Saharuddin Daming, di Tengah 'Kegelapan' Raih Doktor Bidang Hukum
Sang Wali Kelas Hanya Anjurkan Kursus PijatSeperti yang dialami Udin, dorongan dari orang-orang sekelilingnya membuat tunanetra seperti dirinya tak pernah patah semangat. Bahkan, dia tetap optimistis melihat masa depan. Udin sebetulnya tidak buta sejak lahir. Bencana itu dialami bungsu dari lima bersaudara itu saat berusia 10 tahun.
Sebelum mengalami kebutaan, Udin juga ikut membantu usaha ibunya menjajakan jagung bakar di emper-emper toko. Sitti Lai, sang ibu, memang harus mencari nafkah tambahan setelah Daming, suaminya (ayah Udin) yang pensiunan kotapraja meninggal dunia ketika Udin berusia enam tahun. "Ibu begitu lihai mengatasi impitan ekonomi keluarga, sehingga saya memutuskan melakukan pekerjaan sambilan," kata Udin.

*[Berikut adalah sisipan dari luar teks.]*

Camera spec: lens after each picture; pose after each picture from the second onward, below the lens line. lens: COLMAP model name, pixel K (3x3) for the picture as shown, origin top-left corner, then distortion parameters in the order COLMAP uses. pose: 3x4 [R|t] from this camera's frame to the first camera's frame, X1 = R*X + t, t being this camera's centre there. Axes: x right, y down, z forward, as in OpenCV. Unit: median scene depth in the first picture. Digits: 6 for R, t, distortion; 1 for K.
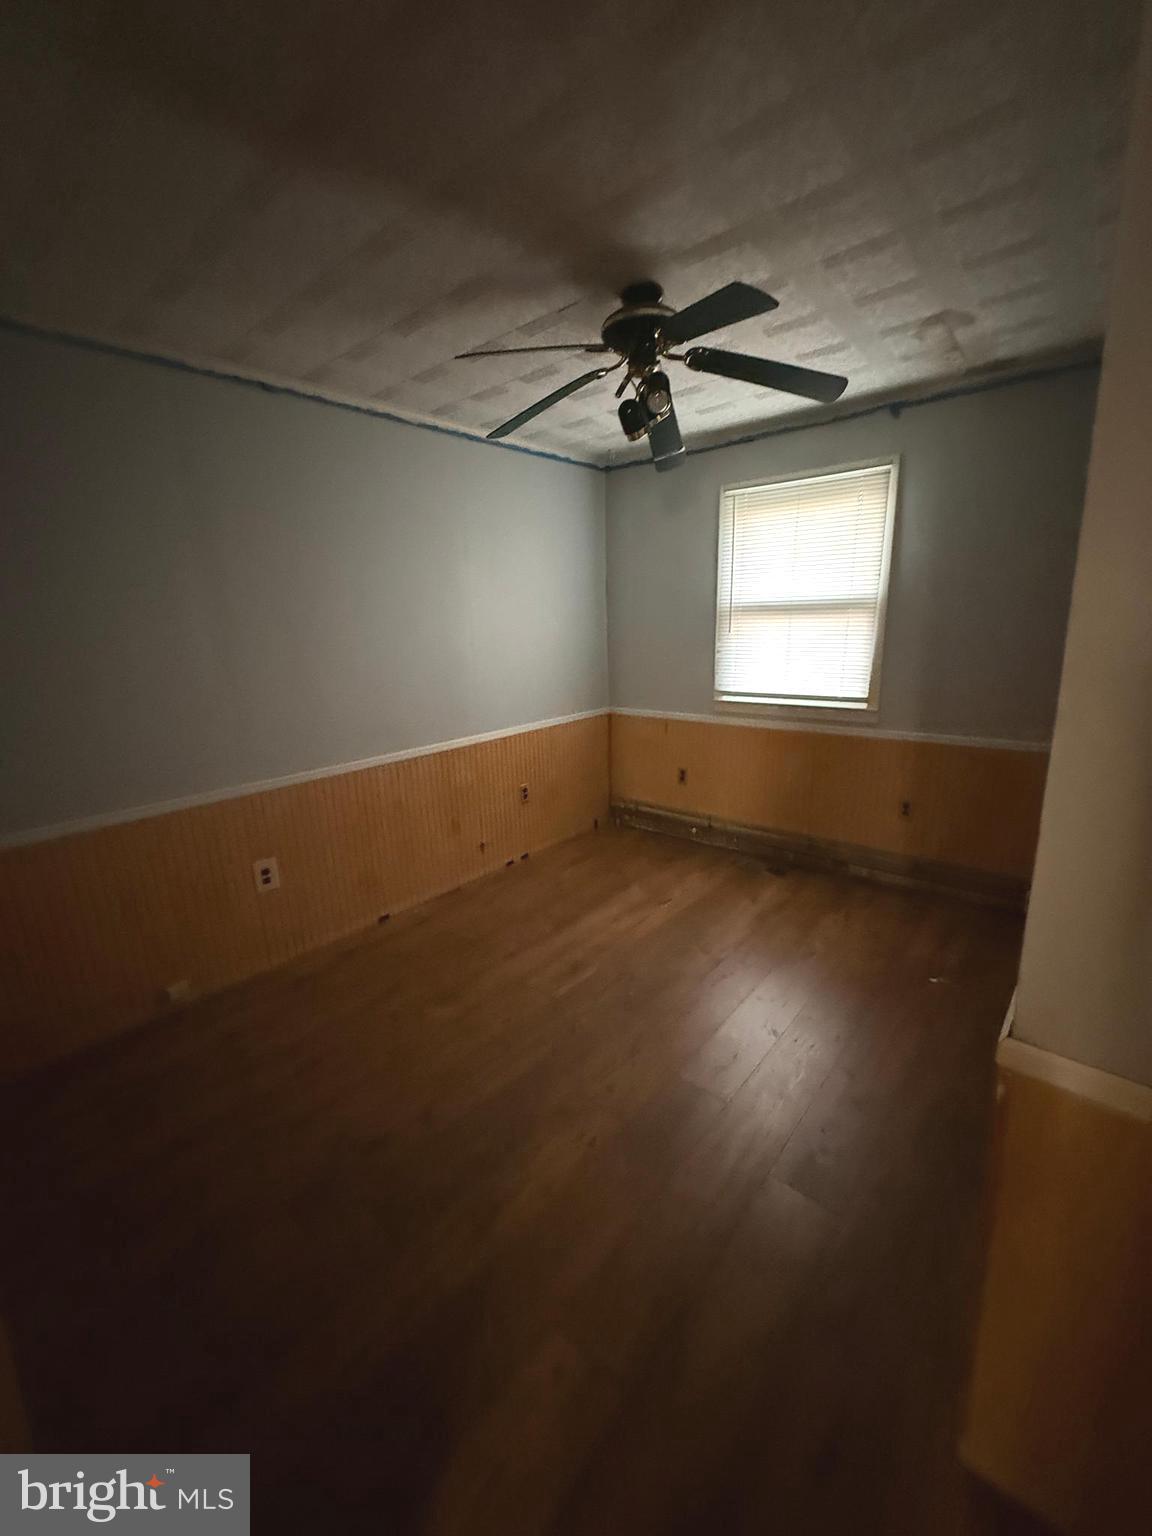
lens RADIAL K [[613.4, 0, 578.1], [0, 613.4, 765.4], [0, 0, 1]] dist [-0.000279, 0.000184]
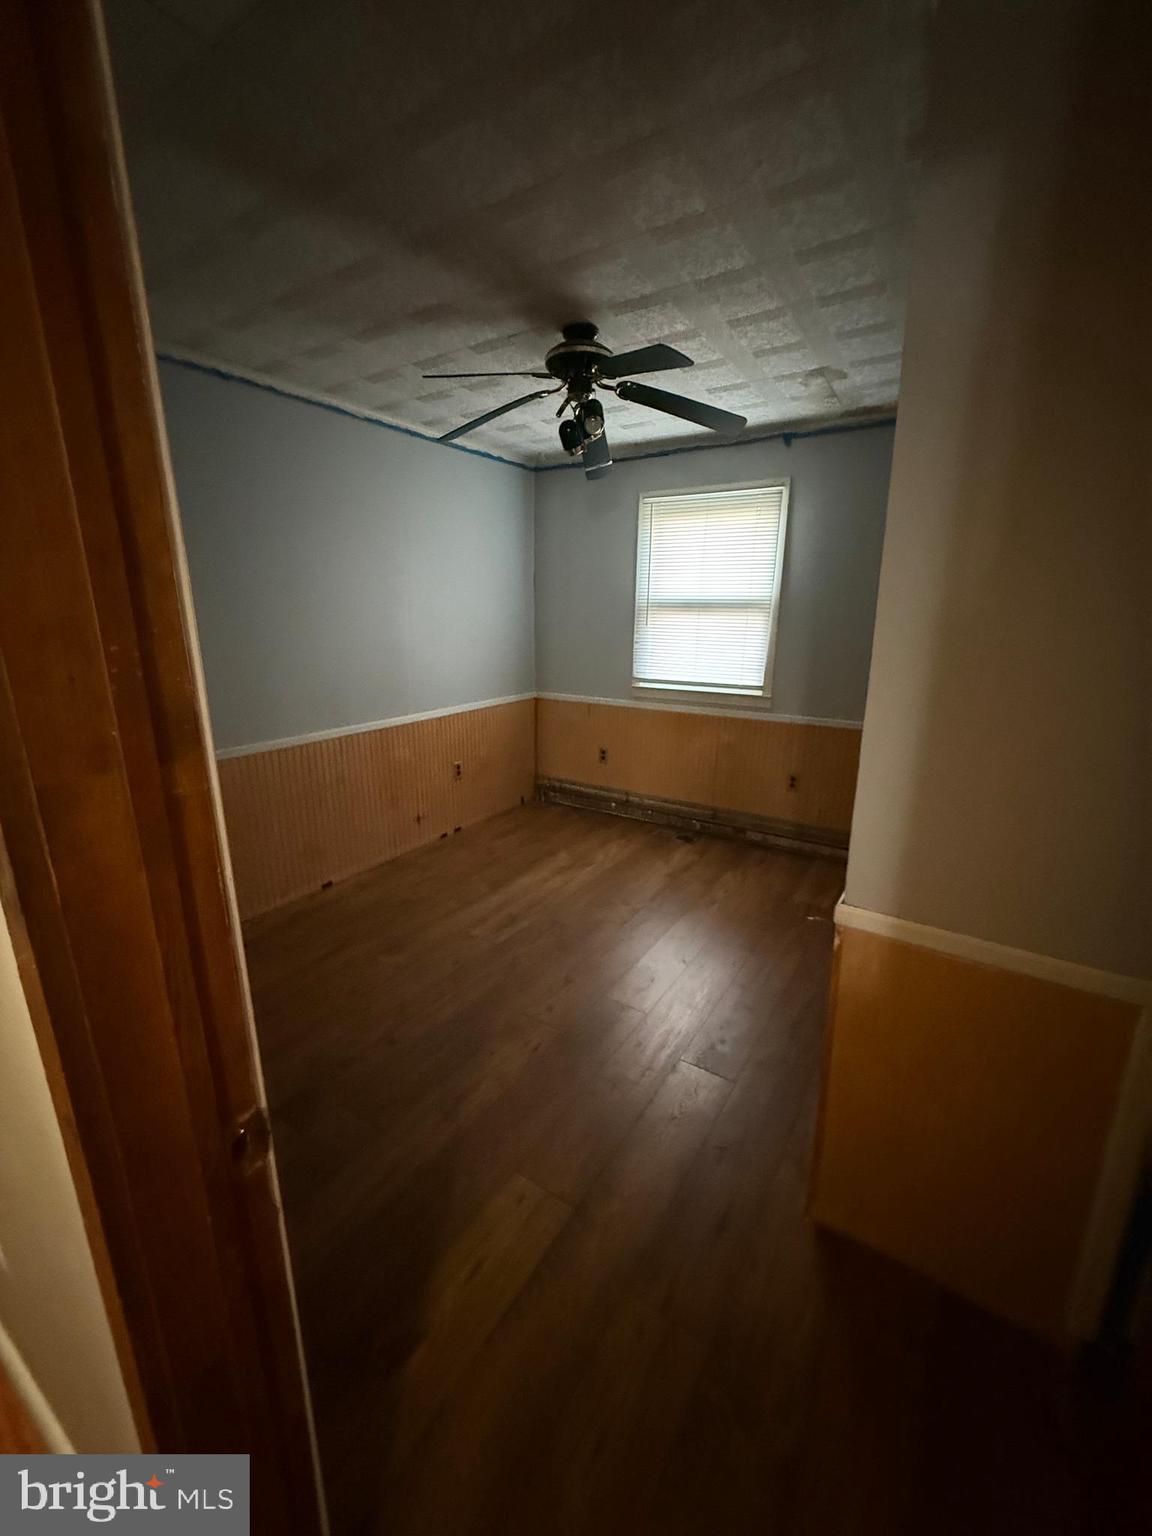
lens RADIAL K [[613.4, 0, 574.5], [0, 613.4, 768.1], [0, 0, 1]] dist [-0.000279, 0.000184]
pose [[0.990616, 0.003097, 0.136636, -0.045408], [-0.005608, 0.999822, 0.017998, 0.030788], [-0.136556, -0.018595, 0.990458, -0.121254]]
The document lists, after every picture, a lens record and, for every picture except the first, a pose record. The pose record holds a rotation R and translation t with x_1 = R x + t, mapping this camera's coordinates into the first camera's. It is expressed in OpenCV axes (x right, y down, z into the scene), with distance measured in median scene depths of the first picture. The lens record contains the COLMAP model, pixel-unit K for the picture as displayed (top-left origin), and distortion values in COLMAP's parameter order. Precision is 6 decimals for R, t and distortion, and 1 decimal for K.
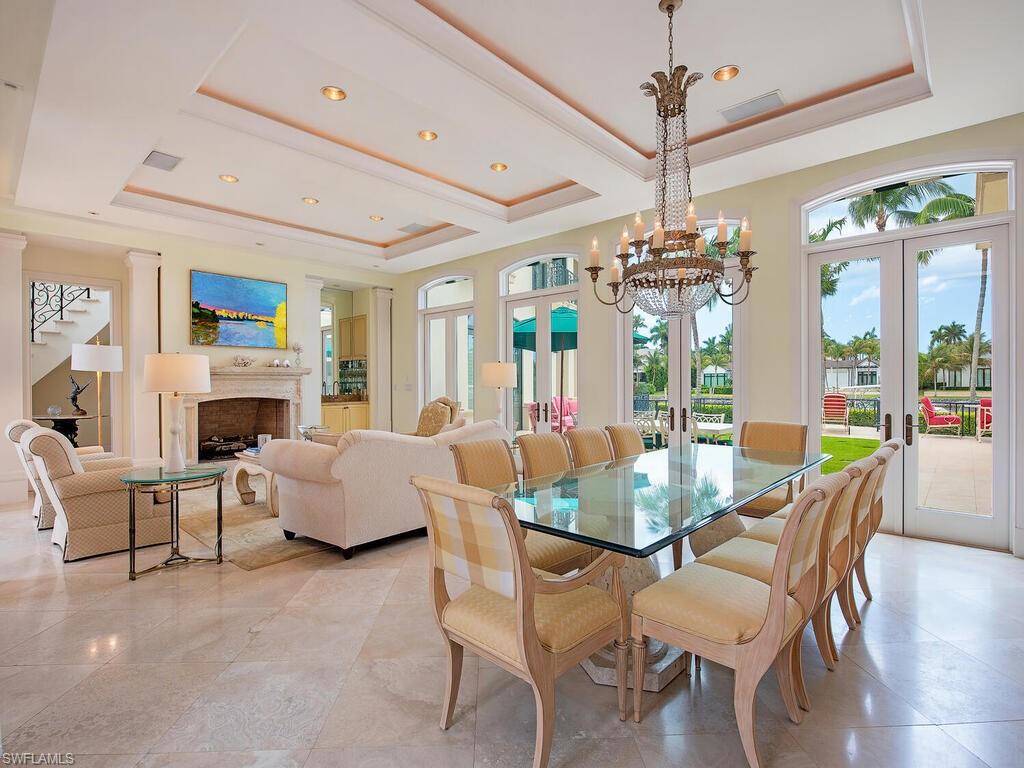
lens RADIAL K [[486.6, 0, 512.0], [0, 486.6, 384.0], [0, 0, 1]] dist [-0.004075, -0.000290]
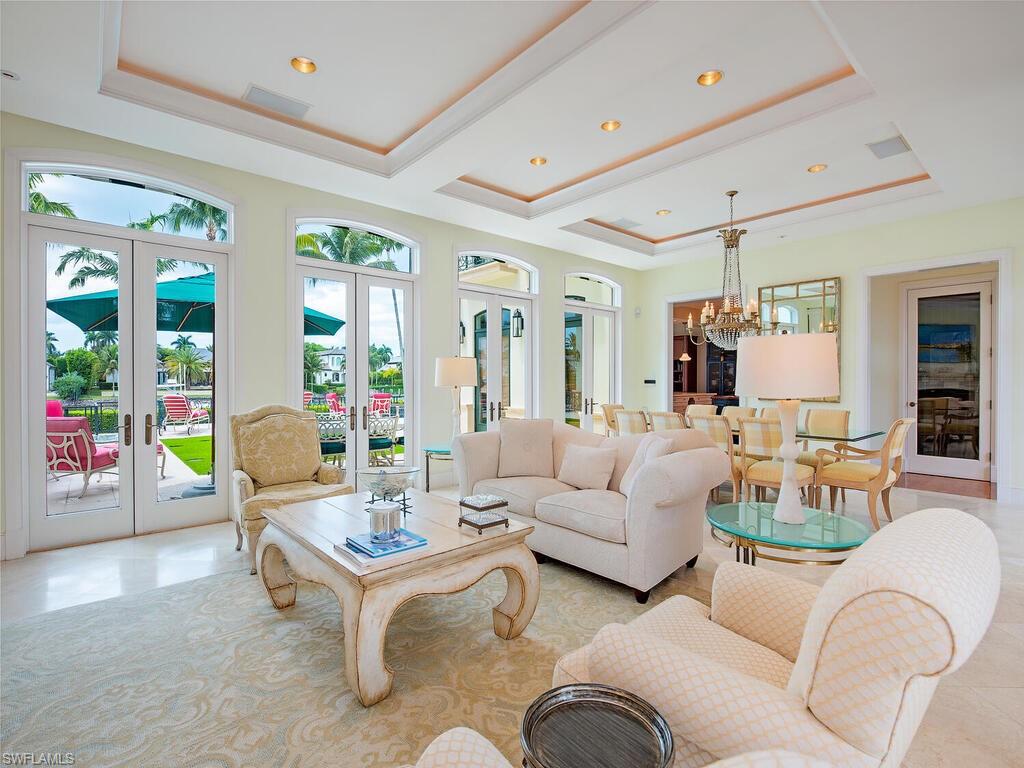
lens RADIAL K [[486.6, 0, 512.0], [0, 486.6, 384.0], [0, 0, 1]] dist [-0.004075, -0.000290]
pose [[0.110710, -0.002357, 0.993850, -0.656284], [0.004326, 0.999989, 0.001890, 0.001600], [-0.993843, 0.004090, 0.110719, 0.610947]]
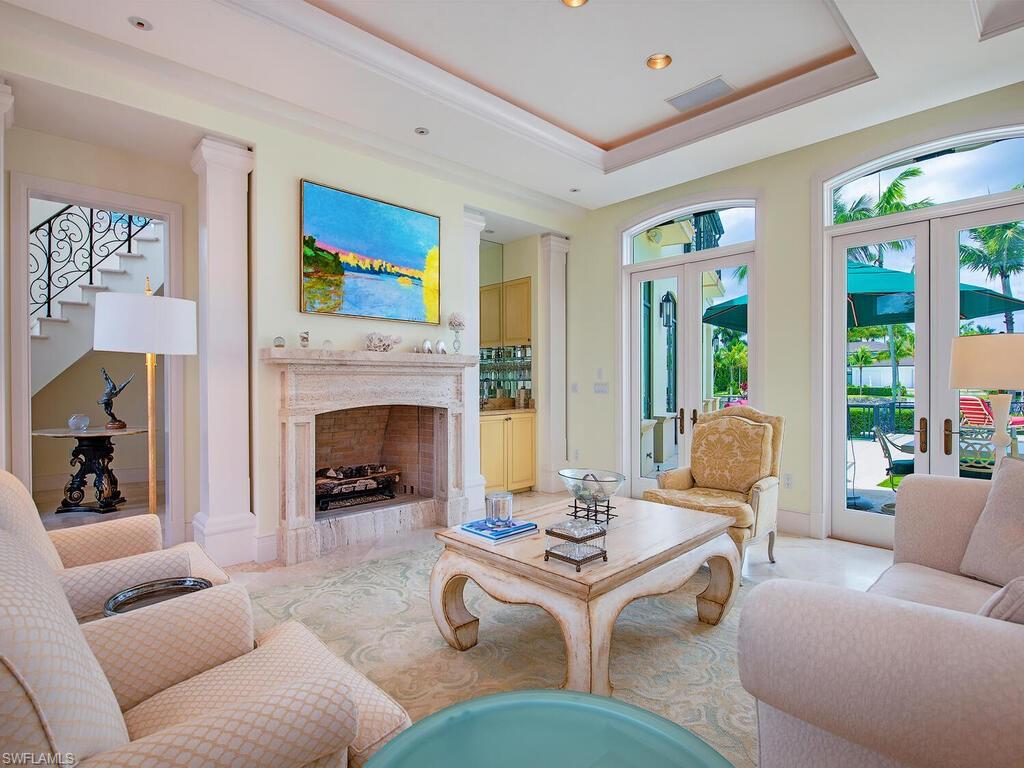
lens RADIAL K [[520.2, 0, 522.4], [0, 520.2, 383.6], [0, 0, 1]] dist [0.002288, -0.001126]
pose [[0.997513, 0.002822, -0.070423, -0.321031], [-0.002785, 0.999996, 0.000620, 0.001454], [0.070425, -0.000423, 0.997517, 0.366740]]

Beberapa pekerjaan pernah dilakoninya, seperti menjajakan kue, es lilin buatan orang lain, menjadi kuli bangunan ,dan kondektur angkutan umum di kota.
Suatu hari, kata Udin, keluarganya punya kegiatan kerja bersama. Saat itu rumah panggung khas Bugis yang baru dibeli harus dibongkar dan mau dirakit di atas tanah keluarga. Satu per satu rangkaian kayu dilepas. Termasuk bagian atap yang terbuat dari daun nipah (sejenis palem) yang sudah sangat retas. "Saat dijatuhkan ke tanah, debu berhamburan," kenang Udin.
Mata kanan Udin secara tidak sengaja kemasukan debu dari partikel atap tadi. "Serta merta tangan ini mengucek-ucek mata untuk menghilangkan rasa gatal dan perih," kenang Udin.
Tangan Udin terus mengucek matanya sambil berjalan dari tempat pembongkaran ke tempat perakitan yang berjarak kurang lebih dua kilometer. Namun, semakin dikucek, rasa gatal dan perih di mata semakin keras. Yang fatal, upaya itu justru menimbulkan iritasi. Akibatnya, lingkaran pandang mata Udin terganggu dengan kabut kemerah-merahan. Kondisi itu terus berlanjut, hingga dalam waktu kurang dari satu tahun mata kanannya buta total. Namun, Udin enggan menceritakan keadaannya itu.
Hanya dengan satu mata, Udin tetap melanjutkan kebiasaan membaca. Tak kurang 12 jilid buku dilahapnya hampir tiap hari. Namun, itu justru berpengaruh pada mata kiri. Dampak pencahayaan yang kurang, mata kirinya juga mengalami nasib persis dengan gejala yang pernah menimpa mata kanannya.
Gangguan mata yang dialaminya memang serius. Itu diketahui saat ada pemeriksaan cuma-cuma di sekolah dan dia dirujuk ke rumah sakit. "Dokter menyarankan saya agar berkaca mata," kata Udin.
Namun, kata Udin, karena alasan ekonomi, anjuran itu tidak dipenuhi. "Saya tidak tahan diledek teman sekolah," sambungnya. Akhirnya, memasuki catur wulan pertama di kelas enam SD, Udin benar-benar buta total.